Forse è come sostiene lui, Donald Trump: c’è una grossa persecuzione giudiziaria in atto nei suoi riguardi, anche se è difficile dire da chi potrebbe essere coordinata, dato che ci sono casi in corso sia nello stato di New York, a maggioranza dem, sia in Georgia, dove pur essendoci due senatori democratici a Washington, la maggioranza statale è repubblicana. Ad ogni modo i continui guai giudiziari dell’ex presidente, pur non scalfendone la popolarità nei confronti della base, che anzi continua a vedere in lui un combattente contro l’establishment liberal percepito come ostile all’America profonda, stanno cominciando a creare qualche fastidio a suoi potenziali sostenitori.

I guai giudiziari che mettono nei guai l’ex presidente

Non soltanto perché ormai, pur avendo dominato con facilità il dibattito col pubblico alla Cnn, è difficile dire cosa Trump possa offrire agli indipendenti come visione alternativa di Paese a chi non vorrebbe dare il proprio voto a un presidente come Joe Biden, rivelatosi più radicale del previsto. Un candidato, Trump, che “vende” al proprio elettorato tutto ciò che vuole sentirsi dire, ma che ormai suona come un disco rotto. Ed ha una debolezza che gli viene proprio dalle aule giudiziarie che riguarda un segmento particolare, quello del voto delle donne professioniste che vivono nelle aree suburbane.

Difficilmente saranno convinte da un uomo che difende ancora il suo commento riguardante “afferrare le donne” per il loro organo genitale, emerso da una vecchia trasmissione televisiva o che è stato condannato a pagare cinque milioni di dollari di risarcimento alla giornalista Elizabeth Jean Carroll, che l’ha accusato di averla molestata in un camerino di un grande negozio newyorchese nel 1996. Non si parla di cose astratte per l’elettorato, come pressioni indebite per ribaltare le elezioni o potenziali frodi finanziarie, di cui francamente interessa poco all’opinione pubblica, ma di un atteggiamento che Trump difenderà fino alla fine, com’è nel suo stile aggressivo e scarsamente accomodante.

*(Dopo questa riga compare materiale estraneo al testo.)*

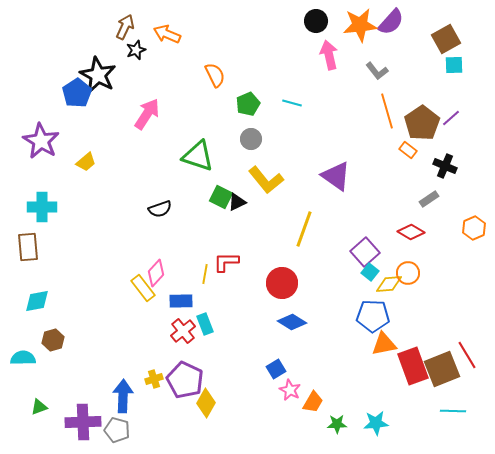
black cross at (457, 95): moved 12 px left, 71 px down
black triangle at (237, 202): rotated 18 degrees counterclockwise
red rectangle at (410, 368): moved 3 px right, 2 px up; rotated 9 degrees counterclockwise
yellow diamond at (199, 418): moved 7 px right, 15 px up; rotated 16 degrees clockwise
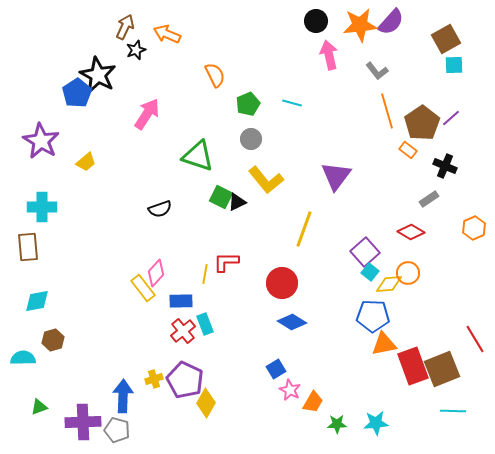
purple triangle at (336, 176): rotated 32 degrees clockwise
red line at (467, 355): moved 8 px right, 16 px up
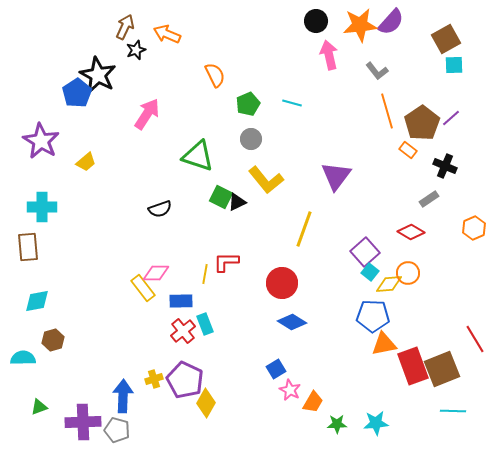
pink diamond at (156, 273): rotated 48 degrees clockwise
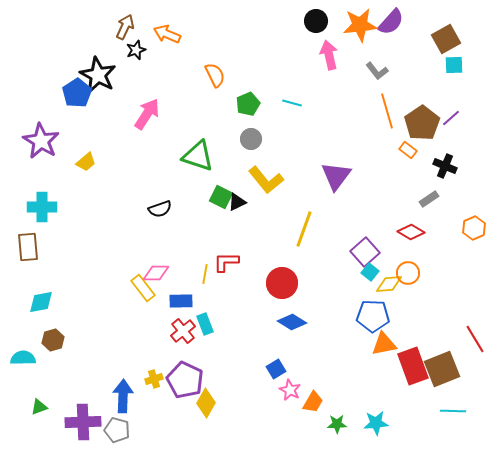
cyan diamond at (37, 301): moved 4 px right, 1 px down
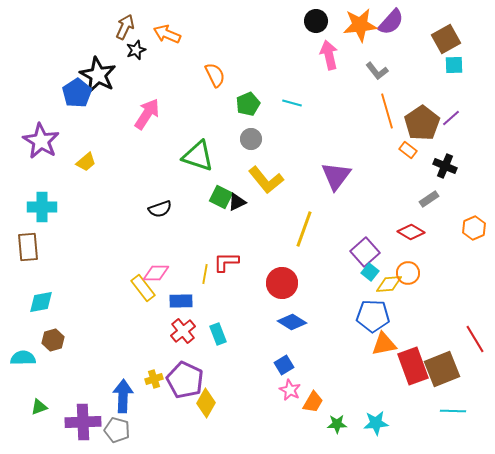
cyan rectangle at (205, 324): moved 13 px right, 10 px down
blue square at (276, 369): moved 8 px right, 4 px up
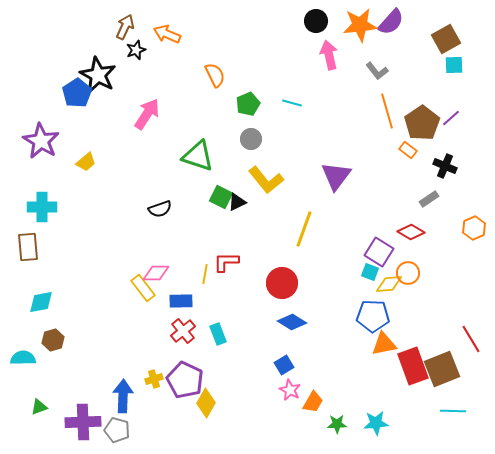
purple square at (365, 252): moved 14 px right; rotated 16 degrees counterclockwise
cyan square at (370, 272): rotated 18 degrees counterclockwise
red line at (475, 339): moved 4 px left
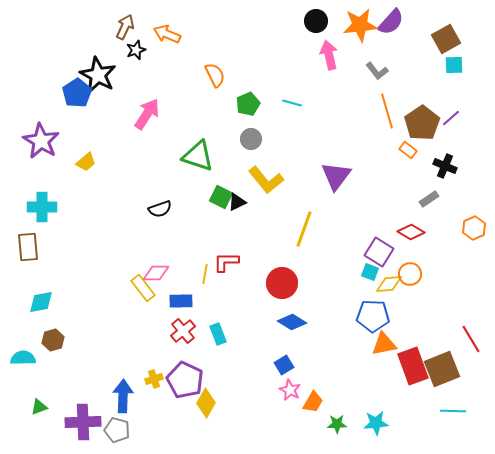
orange circle at (408, 273): moved 2 px right, 1 px down
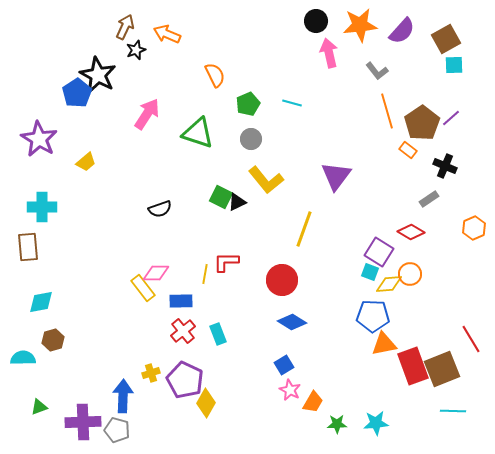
purple semicircle at (391, 22): moved 11 px right, 9 px down
pink arrow at (329, 55): moved 2 px up
purple star at (41, 141): moved 2 px left, 2 px up
green triangle at (198, 156): moved 23 px up
red circle at (282, 283): moved 3 px up
yellow cross at (154, 379): moved 3 px left, 6 px up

Chi sono i repubblicani contro Donald Trump

Se i candidati alle primarie repubblicane per le presidenziali del 2024 esitano a criticarlo (con la parziale eccezione dell’ex governatore dell’Arkansas Asa Hutchinson, che però ha possibilità quasi nulle di prevalere), lo stesso non si può dire dei senatori. Il leader del raggruppamento repubblicano Mitch McConnell, lo sappiamo, non sopporta l’ex presidente, con il quale non parla ormai da anni. Non ha rilasciato dichiarazioni, perché non ce n’è bisogno. Cosa che invece ha fatto il suo vice John Thune, del South Dakota, dicendo che Trump probabilmente costerà ai repubblicani il voto degli indipendenti. E senza di loro non si vince.

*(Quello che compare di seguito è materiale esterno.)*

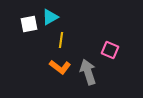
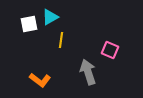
orange L-shape: moved 20 px left, 13 px down
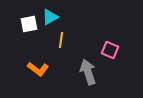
orange L-shape: moved 2 px left, 11 px up
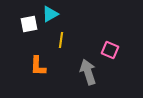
cyan triangle: moved 3 px up
orange L-shape: moved 3 px up; rotated 55 degrees clockwise
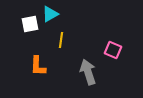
white square: moved 1 px right
pink square: moved 3 px right
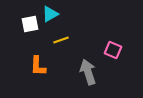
yellow line: rotated 63 degrees clockwise
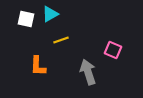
white square: moved 4 px left, 5 px up; rotated 24 degrees clockwise
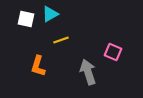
pink square: moved 2 px down
orange L-shape: rotated 15 degrees clockwise
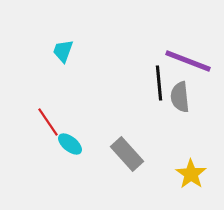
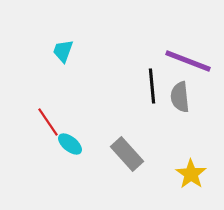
black line: moved 7 px left, 3 px down
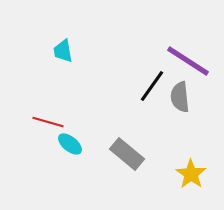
cyan trapezoid: rotated 30 degrees counterclockwise
purple line: rotated 12 degrees clockwise
black line: rotated 40 degrees clockwise
red line: rotated 40 degrees counterclockwise
gray rectangle: rotated 8 degrees counterclockwise
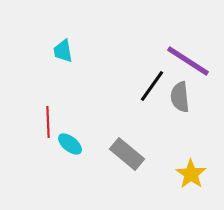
red line: rotated 72 degrees clockwise
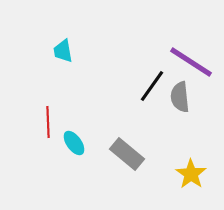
purple line: moved 3 px right, 1 px down
cyan ellipse: moved 4 px right, 1 px up; rotated 15 degrees clockwise
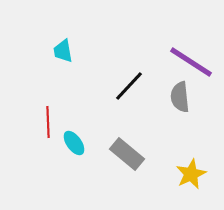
black line: moved 23 px left; rotated 8 degrees clockwise
yellow star: rotated 12 degrees clockwise
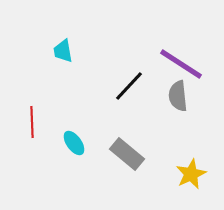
purple line: moved 10 px left, 2 px down
gray semicircle: moved 2 px left, 1 px up
red line: moved 16 px left
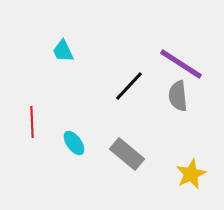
cyan trapezoid: rotated 15 degrees counterclockwise
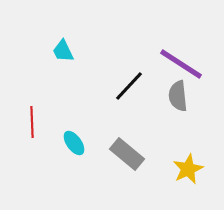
yellow star: moved 3 px left, 5 px up
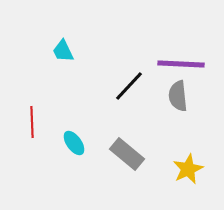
purple line: rotated 30 degrees counterclockwise
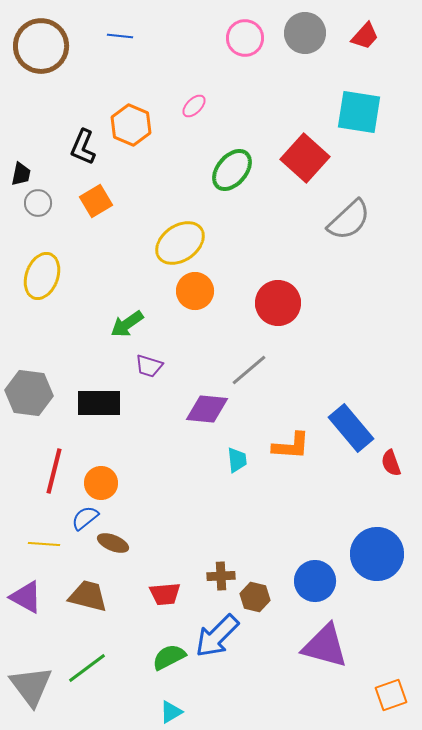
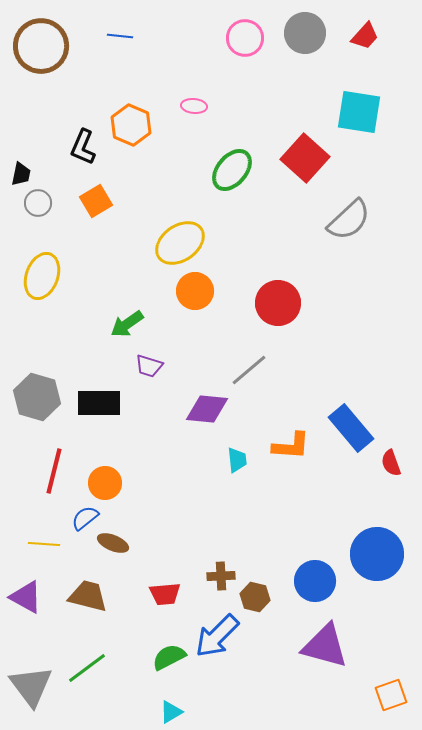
pink ellipse at (194, 106): rotated 50 degrees clockwise
gray hexagon at (29, 393): moved 8 px right, 4 px down; rotated 9 degrees clockwise
orange circle at (101, 483): moved 4 px right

Non stupisce nemmeno l’uscita di Mitt Romney: l’ex candidato alle presidenziali del 2012, attualmente senatore dello Utah, ha affermato seccamente che spera che anche il popolo americano “giunga alle stesse conclusioni della giuria di New York”. Altri invece, come Kevin Cramer del North Dakota, che pure lo hanno difeso dalle accuse del procuratore distrettuale di New York Alvin Bragg, che ha incriminato Trump per il pagamento di 125mila euro, adesso invece ritiene che qui la questione sia più seria. E persino un ex collaboratrice di Trump, l’ex direttrice della comunicazione della Casa Bianca Alyssa Farah, che ha detto alla Cnn che la sentenza “dovrebbe squalificarlo” automaticamente. Cosa che non avverrà, dato il precedente di Eugene Debs, candidato socialista alle presidenziali del 1920 quando era detenuto per sovversione.

Questa stanchezza però non si rispecchia nella base, che continua ad amarlo. E questo paradossalmente disegna una parabola ben definita, che lo accomuna con altri leader molto diversi da lui, come ad esempio Bernie Sanders: molto apprezzato dai militanti, detestato da tutti gli altri. Una debolezza che Trump probabilmente accentuerà, varando un programma estremista che prevede, tra le altre cose, la potenziale uscita dalla Nato. Senza contare che difficilmente l’ex presidente può fornire una visione nuova di Paese, così come Joe Biden, che però dalla sua ha il vantaggio dell’essere il presidente in carica. E di aver arginato una possibile deriva estremista dei dem. Cosa che invece Trump ha favorito.